The expected result is the material below, reproduced exactly from its first line through the line containing "right back paw: (146, 484)".

Segment Open

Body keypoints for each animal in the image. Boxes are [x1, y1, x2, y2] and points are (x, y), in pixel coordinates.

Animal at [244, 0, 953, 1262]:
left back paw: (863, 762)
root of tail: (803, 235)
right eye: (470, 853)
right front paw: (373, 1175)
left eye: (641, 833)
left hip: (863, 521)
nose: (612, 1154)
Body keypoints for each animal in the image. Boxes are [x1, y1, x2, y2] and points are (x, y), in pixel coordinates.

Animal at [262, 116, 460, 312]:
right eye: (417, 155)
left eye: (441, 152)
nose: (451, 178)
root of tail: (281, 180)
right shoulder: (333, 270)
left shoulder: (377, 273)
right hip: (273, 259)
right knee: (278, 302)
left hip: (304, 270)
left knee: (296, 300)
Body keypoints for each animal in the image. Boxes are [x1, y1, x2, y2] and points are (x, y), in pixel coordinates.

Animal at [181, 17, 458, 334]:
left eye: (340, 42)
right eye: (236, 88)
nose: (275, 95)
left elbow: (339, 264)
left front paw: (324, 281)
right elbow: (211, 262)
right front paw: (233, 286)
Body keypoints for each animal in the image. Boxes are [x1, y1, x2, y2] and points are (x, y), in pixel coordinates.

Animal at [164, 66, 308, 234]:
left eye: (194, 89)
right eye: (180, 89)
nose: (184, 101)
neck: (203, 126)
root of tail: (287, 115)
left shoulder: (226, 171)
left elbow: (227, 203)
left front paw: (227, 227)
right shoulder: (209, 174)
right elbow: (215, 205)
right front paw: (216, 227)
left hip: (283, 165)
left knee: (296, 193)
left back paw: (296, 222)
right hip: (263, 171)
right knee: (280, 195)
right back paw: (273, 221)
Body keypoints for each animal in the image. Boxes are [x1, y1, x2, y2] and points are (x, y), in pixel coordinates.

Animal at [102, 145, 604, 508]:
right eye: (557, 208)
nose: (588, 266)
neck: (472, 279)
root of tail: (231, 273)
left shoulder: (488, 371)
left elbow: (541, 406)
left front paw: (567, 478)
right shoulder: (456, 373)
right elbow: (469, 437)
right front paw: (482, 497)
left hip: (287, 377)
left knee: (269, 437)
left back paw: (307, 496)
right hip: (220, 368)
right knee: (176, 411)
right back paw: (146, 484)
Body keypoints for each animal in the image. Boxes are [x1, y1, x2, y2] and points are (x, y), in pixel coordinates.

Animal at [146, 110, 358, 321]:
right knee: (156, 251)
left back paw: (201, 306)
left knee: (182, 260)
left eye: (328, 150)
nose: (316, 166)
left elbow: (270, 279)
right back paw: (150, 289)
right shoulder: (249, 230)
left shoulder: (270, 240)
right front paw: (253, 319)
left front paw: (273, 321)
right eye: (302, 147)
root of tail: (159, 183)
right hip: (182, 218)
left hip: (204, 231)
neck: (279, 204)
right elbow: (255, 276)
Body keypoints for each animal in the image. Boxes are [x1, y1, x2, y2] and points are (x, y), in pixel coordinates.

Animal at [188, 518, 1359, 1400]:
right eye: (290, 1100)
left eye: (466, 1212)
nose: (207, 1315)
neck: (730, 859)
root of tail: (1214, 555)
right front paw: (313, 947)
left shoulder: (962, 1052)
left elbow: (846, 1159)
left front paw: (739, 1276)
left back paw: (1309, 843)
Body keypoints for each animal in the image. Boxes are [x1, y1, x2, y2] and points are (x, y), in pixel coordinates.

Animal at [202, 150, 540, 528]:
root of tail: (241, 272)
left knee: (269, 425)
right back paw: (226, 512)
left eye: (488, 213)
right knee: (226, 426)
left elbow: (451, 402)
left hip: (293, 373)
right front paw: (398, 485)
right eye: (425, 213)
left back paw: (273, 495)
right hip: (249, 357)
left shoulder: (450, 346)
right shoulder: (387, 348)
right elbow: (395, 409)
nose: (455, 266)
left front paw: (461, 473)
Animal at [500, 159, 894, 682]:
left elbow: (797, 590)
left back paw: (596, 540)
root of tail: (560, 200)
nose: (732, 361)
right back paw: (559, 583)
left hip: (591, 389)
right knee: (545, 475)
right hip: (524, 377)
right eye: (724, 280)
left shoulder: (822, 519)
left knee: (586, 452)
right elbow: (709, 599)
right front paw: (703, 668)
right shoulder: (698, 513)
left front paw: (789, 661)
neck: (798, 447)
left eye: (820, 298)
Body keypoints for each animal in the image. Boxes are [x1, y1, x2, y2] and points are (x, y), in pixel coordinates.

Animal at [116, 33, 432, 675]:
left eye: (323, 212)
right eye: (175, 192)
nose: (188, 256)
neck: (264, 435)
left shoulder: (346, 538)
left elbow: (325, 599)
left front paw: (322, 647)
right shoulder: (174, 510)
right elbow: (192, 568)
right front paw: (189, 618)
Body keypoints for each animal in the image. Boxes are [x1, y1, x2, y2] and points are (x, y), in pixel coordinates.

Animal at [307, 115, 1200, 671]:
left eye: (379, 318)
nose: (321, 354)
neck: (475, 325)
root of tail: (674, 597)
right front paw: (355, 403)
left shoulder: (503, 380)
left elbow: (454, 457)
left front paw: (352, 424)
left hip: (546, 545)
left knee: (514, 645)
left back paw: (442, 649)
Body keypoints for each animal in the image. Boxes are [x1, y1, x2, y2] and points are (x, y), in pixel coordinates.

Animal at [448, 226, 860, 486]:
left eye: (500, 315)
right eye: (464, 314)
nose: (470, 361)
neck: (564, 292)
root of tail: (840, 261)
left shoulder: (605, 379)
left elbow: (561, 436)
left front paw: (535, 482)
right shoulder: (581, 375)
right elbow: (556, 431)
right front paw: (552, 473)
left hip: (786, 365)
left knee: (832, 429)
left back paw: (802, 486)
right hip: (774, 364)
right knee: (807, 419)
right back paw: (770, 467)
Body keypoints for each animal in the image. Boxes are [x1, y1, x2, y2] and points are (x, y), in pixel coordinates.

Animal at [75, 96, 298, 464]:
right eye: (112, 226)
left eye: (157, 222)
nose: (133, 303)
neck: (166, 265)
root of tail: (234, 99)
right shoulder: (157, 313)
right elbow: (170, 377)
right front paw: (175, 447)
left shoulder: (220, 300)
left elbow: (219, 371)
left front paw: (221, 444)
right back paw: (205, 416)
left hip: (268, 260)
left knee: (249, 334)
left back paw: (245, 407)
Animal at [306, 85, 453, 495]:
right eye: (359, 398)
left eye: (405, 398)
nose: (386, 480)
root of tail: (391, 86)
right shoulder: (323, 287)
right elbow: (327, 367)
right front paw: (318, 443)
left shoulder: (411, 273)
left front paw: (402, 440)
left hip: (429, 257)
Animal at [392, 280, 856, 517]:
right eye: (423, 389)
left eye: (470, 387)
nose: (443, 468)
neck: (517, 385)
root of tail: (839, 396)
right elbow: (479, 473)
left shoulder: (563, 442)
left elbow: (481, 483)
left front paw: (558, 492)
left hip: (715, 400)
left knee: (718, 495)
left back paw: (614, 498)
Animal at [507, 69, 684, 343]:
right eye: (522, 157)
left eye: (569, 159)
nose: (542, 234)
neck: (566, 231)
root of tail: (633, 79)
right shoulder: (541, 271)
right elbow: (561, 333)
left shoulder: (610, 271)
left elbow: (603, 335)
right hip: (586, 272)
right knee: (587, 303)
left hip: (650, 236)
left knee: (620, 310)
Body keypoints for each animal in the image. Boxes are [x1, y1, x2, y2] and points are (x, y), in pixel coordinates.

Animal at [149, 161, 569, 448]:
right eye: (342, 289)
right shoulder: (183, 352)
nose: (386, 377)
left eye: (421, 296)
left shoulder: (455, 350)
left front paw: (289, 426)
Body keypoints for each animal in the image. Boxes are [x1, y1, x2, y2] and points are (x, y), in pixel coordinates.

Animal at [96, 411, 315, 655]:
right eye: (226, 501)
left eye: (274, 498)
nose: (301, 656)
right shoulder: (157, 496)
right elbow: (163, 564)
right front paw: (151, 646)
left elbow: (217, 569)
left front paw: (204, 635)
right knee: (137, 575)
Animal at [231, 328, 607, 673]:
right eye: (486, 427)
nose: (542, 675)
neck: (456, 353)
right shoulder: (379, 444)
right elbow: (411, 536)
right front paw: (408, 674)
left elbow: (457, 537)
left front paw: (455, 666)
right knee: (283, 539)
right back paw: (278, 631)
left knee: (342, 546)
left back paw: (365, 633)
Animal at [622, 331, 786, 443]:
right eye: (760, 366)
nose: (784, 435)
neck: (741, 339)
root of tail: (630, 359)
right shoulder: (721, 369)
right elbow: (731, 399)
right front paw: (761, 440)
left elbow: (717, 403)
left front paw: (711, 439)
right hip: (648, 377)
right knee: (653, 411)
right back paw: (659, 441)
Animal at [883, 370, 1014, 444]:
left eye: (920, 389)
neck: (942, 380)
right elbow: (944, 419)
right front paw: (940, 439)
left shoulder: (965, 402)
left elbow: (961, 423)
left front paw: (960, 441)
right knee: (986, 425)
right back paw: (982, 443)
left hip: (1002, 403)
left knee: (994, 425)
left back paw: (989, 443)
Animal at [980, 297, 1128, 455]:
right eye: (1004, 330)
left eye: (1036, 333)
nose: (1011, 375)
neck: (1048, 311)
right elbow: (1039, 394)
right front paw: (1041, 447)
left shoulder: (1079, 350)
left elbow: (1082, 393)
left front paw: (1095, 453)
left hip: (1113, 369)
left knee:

Segment Closed

Answer section:
Body keypoints for each animal in the image. Boxes are [x1, y1, x2, y2] and points are (x, y), in pixel coordinates.

Animal at [244, 0, 953, 1262]:
left back paw: (863, 762)
root of tail: (803, 235)
right eye: (470, 853)
right front paw: (373, 1175)
left eye: (641, 833)
left hip: (863, 521)
nose: (612, 1154)
Body keypoints for each animal in the image. Boxes are [x1, y1, x2, y2] and points are (x, y), in pixel coordinates.

Animal at [262, 116, 460, 312]:
right eye: (417, 155)
left eye: (441, 152)
nose: (451, 178)
root of tail: (281, 180)
right shoulder: (333, 270)
left shoulder: (377, 273)
right hip: (273, 259)
right knee: (278, 302)
left hip: (304, 270)
left knee: (296, 300)
Body keypoints for each animal in the image. Boxes are [x1, y1, x2, y2] and points are (x, y), in pixel coordinates.

Animal at [181, 17, 458, 334]:
left eye: (340, 42)
right eye: (236, 88)
nose: (275, 95)
left elbow: (339, 264)
left front paw: (324, 281)
right elbow: (211, 262)
right front paw: (233, 286)
Body keypoints for each animal in the image. Boxes are [x1, y1, x2, y2] and points are (x, y), in pixel coordinates.

Animal at [164, 66, 308, 234]:
left eye: (194, 89)
right eye: (180, 89)
nose: (184, 101)
neck: (203, 126)
root of tail: (287, 115)
left shoulder: (226, 171)
left elbow: (227, 203)
left front paw: (227, 227)
right shoulder: (209, 174)
right elbow: (215, 205)
right front paw: (216, 227)
left hip: (283, 165)
left knee: (296, 193)
left back paw: (296, 222)
right hip: (263, 171)
right knee: (280, 195)
right back paw: (273, 221)
Body keypoints for each animal in the image. Boxes are [x1, y1, x2, y2] and points are (x, y), in pixel coordinates.

Animal at [102, 145, 604, 508]:
right eye: (557, 208)
nose: (588, 266)
neck: (472, 279)
root of tail: (231, 273)
left shoulder: (488, 371)
left elbow: (541, 406)
left front paw: (567, 478)
right shoulder: (456, 373)
right elbow: (469, 437)
right front paw: (482, 497)
left hip: (287, 377)
left knee: (269, 437)
left back paw: (307, 496)
right hip: (220, 368)
right knee: (176, 411)
right back paw: (146, 484)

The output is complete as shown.